Day 89 Ganges to Nant-Comberedonde

In which Sid and Doris make a well supplied ride up onto the Causses Cevenole.

On our way out of Ganges we bought second breakfast and lunch, not being sure what might be available in the villages on Sunday. On the square we found a fresco based on a photo of one of the 24 silk stocking factories that were the speciality of Ganges. In the view of the local historian who wrote the plaque, ‘until 1950 Ganges was the undisputed global capital of the luxury stocking business’. So there, Paris.

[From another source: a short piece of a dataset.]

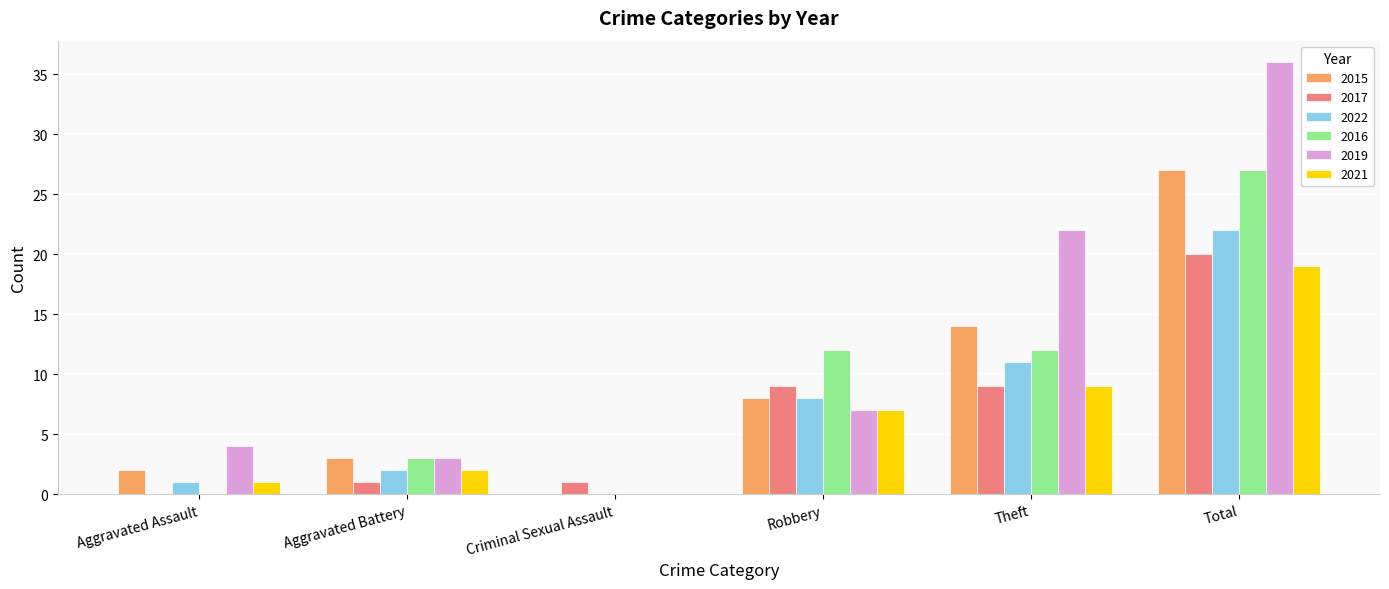

How many series are shown in this chart?

6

Less luxurious was the marchee aux puces set up in the street. Not much silk there though there is an unfeasibly small car with a splendid paint job (and later we see two more from the Little Car Show). 






 
After a short pause for Doris to collect a #virtualsouvenir of a locally handmade flute thingy, and armed with pies and a better sense of the source of Ganges’ prosperity we set off along the D999 toward Vigan. 

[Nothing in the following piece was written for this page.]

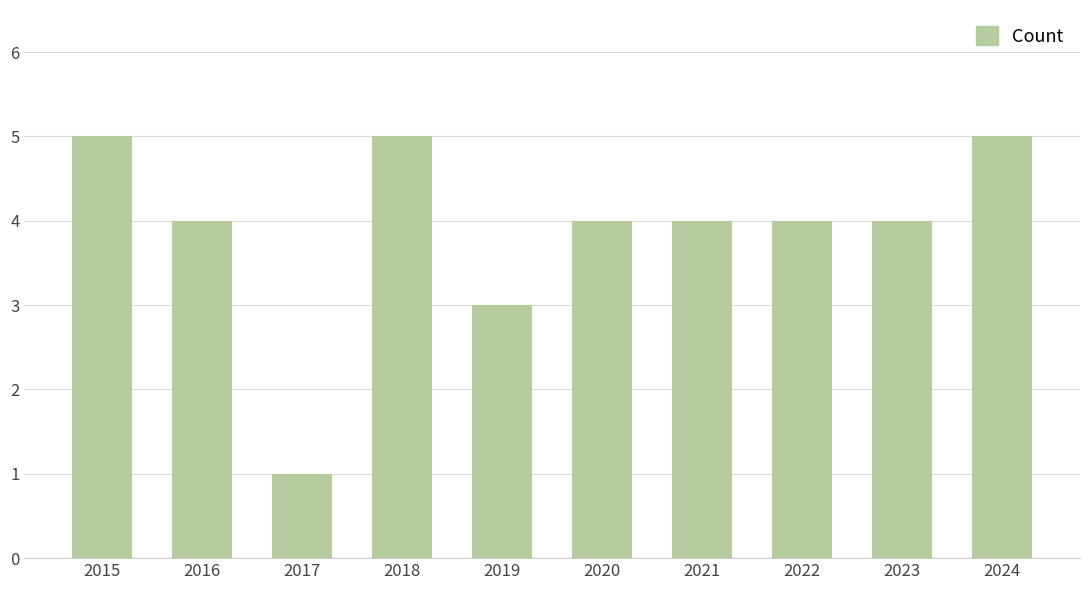

Reading left to right, list all the values displayed in this chart.

5	4	1	5	3	4	4	4	4	5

Here there is more brocante and vide grenier. Very tempting to buy a kettle for fish, but Sid is already carrying an array of maps, the 2019 Logis Guide and a copy each of Midi Libere and Echappement, his favourite French car maggo. Second breakfast of cafes grand creme and pains aux raisins by the carousel reveals what might be conveyance of the day, and “S” insists that we pick up another stone for his #virtualsouvenir lucky stone collection.

 

We find ourselves in Engineering Land – here is a picture of an aqueduct on top of a road bridge.  Not Roman, much more recent.

We have the fun of following signs to a bike path laid on the railway line. We have tunnels, stone viaducts and Eiffel style steel bridges. Best of all railway engineers do not like their tracks to keep going up and down, they climb carefully with embankments and cuttings. 


The road keeps going up, getting quieter and prettier. We look back to marvel at the height gained. Today is a short day in distance but a longer day in height as we climb up onto the limestone plateau of the Causses. The land here is cut by river valleys and has not made much soil. Farmers still have draille roads over the hills to move goats and sheep from winter to summer pasture, now UNESCO World Heritage protected.

At one point we use a 400 metre road tunnel, nicely lit and with fresh tarmac, to cut off some climb (the old road over the top is available for purists/masochists).There are signs that specifically forbid bicycles from using the tunnel, which Sid and Doris obviously ignore. The Danube tunnels were a bit frightening and this just isn’t. 


We stayed not far from here at Nant when just married, inviting friends to stay a few days at a time. Happy days. Both couples have since parted. Perhaps it was something we said.

As we chug up the hills we see a lot of Dutch cars and very few Brits. Maybe the Euro at near parity has taken its toll. We see many trailer queen bicycles buzzing up the road happily tucked away on their racks. As Sid and Doris pass one layby people applaud. Of course they have to applaud for quite a long time as we are going very slowly.

This is turning out to be National Vide Grenier day. When we stop in Alzon they have one too, and people are taking away things that will surely end up in their attics.








Our lodgings tonight are in Nant-Comberedonde railway station on the old line. It is now called La Gare aux Anes because they have a donkey farm. Does Monterey have donkeys? Conveyance of the day I think.